Descripció del projecte
Among several analytical techniques, Surface-Enhanced Raman scattering (SERS) spectroscopy has emerged as a rapid and effective method for identifying unknown species, finding direct application in biomedical analysis, forensics, art and cultural heritage and homeland security. In the very recent years, we have witnessed an upsurge of interests in the direct SERS analysis of DNA boosted by the efforts from several groups addressing the reproducibility issues associated with the DNA interaction with negatively charged colloids. Our group instead developed an alternative approach based on the fabrication of positively-charged silver nanoparticles coated with spermine molecules (AgNP@Sp). Spermine molecules attached to the metal surface promote the electrostatic adhesion of the phosphate groups onto the NPs resulting in the formation of highly SERS active and stable clusters in suspension and the generation of highly reproducible SERS spectra at nanogram levels. On the other hand, a surprisingly scarce number of papers describe the direct SERS analysis of RNA, which was also limited so far to microRNA structures or, more often, to simple homopolymeric or bipolymeric single strand sequences.
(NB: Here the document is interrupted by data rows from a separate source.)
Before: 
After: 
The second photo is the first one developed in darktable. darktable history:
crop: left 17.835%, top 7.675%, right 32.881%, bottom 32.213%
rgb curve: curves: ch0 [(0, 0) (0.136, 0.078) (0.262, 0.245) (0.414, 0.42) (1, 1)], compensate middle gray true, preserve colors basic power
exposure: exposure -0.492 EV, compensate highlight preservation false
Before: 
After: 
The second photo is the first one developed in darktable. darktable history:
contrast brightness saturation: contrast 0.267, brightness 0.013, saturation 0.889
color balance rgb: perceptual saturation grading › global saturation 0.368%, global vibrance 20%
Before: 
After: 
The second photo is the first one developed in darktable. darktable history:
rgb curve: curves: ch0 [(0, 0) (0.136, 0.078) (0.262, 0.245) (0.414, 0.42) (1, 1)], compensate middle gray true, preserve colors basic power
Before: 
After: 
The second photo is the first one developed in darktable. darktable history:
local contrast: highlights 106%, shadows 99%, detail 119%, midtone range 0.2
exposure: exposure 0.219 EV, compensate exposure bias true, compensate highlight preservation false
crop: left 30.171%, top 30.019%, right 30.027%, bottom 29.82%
Recently, the central roles of RNAs become one of the most dynamic and fast growing field. In particular, mature microRNAs (miRNAs) are a class of evolutionally conserved, single-stranded, small (approximately 19-23 nucleotides), endogenously expressed, that play critical regulatory roles in a vast range of biological processes including early development, cellular differentiation, proliferation, apoptosis, developmental timing etc. Thus, alterative expression of miRNAs has been associated with a number of diseases. Tremendous observations have been made in linking the aberrant expression levels of miRNAs to the initiation and development of human diseases, genetic disorders, and altered immune system function. Therefore, miRNA expression profiles can be used as biomarkers for the onset of disease states.
In this project, the student will develop a direct SERS-based in vitro detection method for miRNA expression and quantification of miRNA biomarkers for molecular diagnostic applications in colon cancer.
In the first step of his/her project, the student will synthesize and fully characterize positively charged silver nanoparticles (AgNPs). The student will also investigate the possibility to improve the synthetic protocol to yield positively charged nanoparticles with better size monodispersity and as improved sensitivity for miRNA detection.
These substrates will then be exposed to buffered solutions of synthetic miRNAs. The SERS experiments with controlled synthetic RNA will serve both as control experiments and to acquire the necessary database, providing the spectroscopic tools to interpret the results with miRNAs extracted from unhealthy cells using commercial extraction kits. In addition to the direct vibrational analysis, the SERS spectra will be classified using partial least squares discriminate analysis (PLS-DA), an established and statistically robust method for objective and blind data classification. Training spectra of known origin will be used to build a PLS-DA model with a class reserved for each miRNA sequence. The SERS-based detection strategy will be finally combined with a microfluidic device able to manipulate and analyze small volumes of sample in a rapid and continuous way.